More than 90 percent of the food available at the grocery store is terrible for you. Because highly processed foods can sell for more money, food companies are driven to make them. The problem isn't that healthy food isn't affordable. It's actually a lot cheaper than processed foods. The real problem comes from the constant presence of highly processed foods at the grocery store.
We've all grown up on processed foods. At this point, we don't even know what it means to only eat whole foods. Even the foods we call "healthy," like salad and asparagus are so loaded full of salt, sugar, and fat that they're far from healthy. Our taste buds have become accustomed to overly palatable food, so we've come to expect a huge burst of flavor from every bite.

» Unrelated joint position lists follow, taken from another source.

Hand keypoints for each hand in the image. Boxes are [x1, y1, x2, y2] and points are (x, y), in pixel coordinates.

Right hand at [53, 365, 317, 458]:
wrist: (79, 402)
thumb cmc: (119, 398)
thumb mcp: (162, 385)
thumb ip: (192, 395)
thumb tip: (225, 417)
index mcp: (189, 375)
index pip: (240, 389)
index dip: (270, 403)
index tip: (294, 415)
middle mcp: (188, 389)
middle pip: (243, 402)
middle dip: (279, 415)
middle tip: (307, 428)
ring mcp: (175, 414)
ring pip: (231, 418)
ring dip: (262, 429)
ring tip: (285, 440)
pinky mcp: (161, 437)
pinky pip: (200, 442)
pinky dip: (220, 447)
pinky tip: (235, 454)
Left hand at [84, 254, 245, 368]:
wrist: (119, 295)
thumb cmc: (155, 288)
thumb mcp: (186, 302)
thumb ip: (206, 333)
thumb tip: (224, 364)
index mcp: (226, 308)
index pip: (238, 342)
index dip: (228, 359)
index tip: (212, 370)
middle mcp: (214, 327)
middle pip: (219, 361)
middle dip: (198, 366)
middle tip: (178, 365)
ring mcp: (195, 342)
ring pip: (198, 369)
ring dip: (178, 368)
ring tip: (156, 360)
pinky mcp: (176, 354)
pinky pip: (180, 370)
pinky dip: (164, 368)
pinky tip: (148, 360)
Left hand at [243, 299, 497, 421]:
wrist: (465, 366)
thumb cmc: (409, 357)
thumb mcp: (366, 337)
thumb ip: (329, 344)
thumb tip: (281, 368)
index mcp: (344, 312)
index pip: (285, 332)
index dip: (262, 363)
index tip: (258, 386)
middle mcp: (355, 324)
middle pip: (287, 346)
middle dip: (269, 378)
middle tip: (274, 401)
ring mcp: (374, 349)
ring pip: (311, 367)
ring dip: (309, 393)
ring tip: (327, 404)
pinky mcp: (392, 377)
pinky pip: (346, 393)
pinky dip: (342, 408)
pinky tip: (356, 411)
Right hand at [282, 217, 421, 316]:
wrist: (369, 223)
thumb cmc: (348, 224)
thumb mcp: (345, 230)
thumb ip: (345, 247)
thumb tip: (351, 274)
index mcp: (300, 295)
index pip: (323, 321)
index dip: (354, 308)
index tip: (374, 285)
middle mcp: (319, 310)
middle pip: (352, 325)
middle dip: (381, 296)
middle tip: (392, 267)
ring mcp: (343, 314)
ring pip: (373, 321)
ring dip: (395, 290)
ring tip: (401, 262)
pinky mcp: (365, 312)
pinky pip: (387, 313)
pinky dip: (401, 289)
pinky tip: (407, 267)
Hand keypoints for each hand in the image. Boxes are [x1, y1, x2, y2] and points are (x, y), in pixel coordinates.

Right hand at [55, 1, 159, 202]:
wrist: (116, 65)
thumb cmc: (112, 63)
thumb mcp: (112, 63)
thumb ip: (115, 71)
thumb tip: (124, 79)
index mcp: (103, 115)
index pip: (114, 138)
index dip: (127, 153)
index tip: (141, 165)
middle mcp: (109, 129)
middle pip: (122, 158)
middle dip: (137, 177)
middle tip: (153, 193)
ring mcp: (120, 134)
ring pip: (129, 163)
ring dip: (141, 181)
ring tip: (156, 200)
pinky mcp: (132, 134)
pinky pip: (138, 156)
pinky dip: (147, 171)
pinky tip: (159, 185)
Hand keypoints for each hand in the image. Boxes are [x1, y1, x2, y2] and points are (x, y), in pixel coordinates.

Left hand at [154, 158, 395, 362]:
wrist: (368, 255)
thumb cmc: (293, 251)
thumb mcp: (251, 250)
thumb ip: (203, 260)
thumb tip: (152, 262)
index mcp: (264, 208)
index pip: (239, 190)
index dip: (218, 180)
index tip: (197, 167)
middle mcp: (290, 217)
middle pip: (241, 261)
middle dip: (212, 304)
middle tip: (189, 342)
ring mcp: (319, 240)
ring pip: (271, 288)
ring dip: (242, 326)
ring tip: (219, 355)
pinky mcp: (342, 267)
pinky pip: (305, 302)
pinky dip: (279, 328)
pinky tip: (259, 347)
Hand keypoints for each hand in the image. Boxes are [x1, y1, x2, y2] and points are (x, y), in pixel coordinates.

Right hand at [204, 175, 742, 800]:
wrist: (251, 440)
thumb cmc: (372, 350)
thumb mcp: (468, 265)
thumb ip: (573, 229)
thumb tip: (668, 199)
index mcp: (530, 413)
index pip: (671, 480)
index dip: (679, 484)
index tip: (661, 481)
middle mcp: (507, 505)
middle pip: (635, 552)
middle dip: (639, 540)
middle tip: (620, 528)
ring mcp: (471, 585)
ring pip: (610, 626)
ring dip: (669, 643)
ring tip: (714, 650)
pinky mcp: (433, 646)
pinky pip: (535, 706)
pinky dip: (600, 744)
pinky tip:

If it doesn't have a bunch of salt, sugar, or fat, we turn it away.
And then there are the food deserts, places where a good grocery store is far away. The only foods available there are of the convenience variety, which basically means they are highly processed. When you can't just buy a bunch of chicken, potatoes, veggies, and oatmeal, for the week, you're driven to keep making poor food choices.
So what's the solution? How about a government regulation reducing the amount of floor space that can be dedicated to processed foods? Let's turn the tables and give the processed foods 10 percent of the space while the whole foods take up 90 percent of floor space. Grocery stores will balk, and food makers will cringe, but I guarantee we'll all be eating the right foods.
I think this should be accompanied by an education program featuring top personal trainers and professional athletes. If anybody knows how to eat for bodily change and how to cut the crap out of your diet, it's them. We need to publicly dispel the myth that you can't eat healthy on a budget. A bag of unprocessed potatoes costs $5. A big can of oatmeal that will last you 1.5 weeks costs $2. Enough chicken for 5 days? $20. And veggies cost much less than that.
But people don't want to buy these super healthy commodities because they don't even know where to start with them. They aren't marketed that well because of their low profit margin, and they lack shelf appeal. They are the 10 percent that's crowded out by the 90 percent. Most people walk right past the produce aisle and think nothing of it. That's what needs to change in America.
We can try to take on school lunch programs, but if we do so, we’re only chasing a part of the problem. The real solution needs to happen at home where the majority of the food purchasing decisions are made. Kids are fat because mom and dad are addicted to highly processed, “hyperpalatable” foods. And the companies responsible for making these foods are laughing all the way to the bank.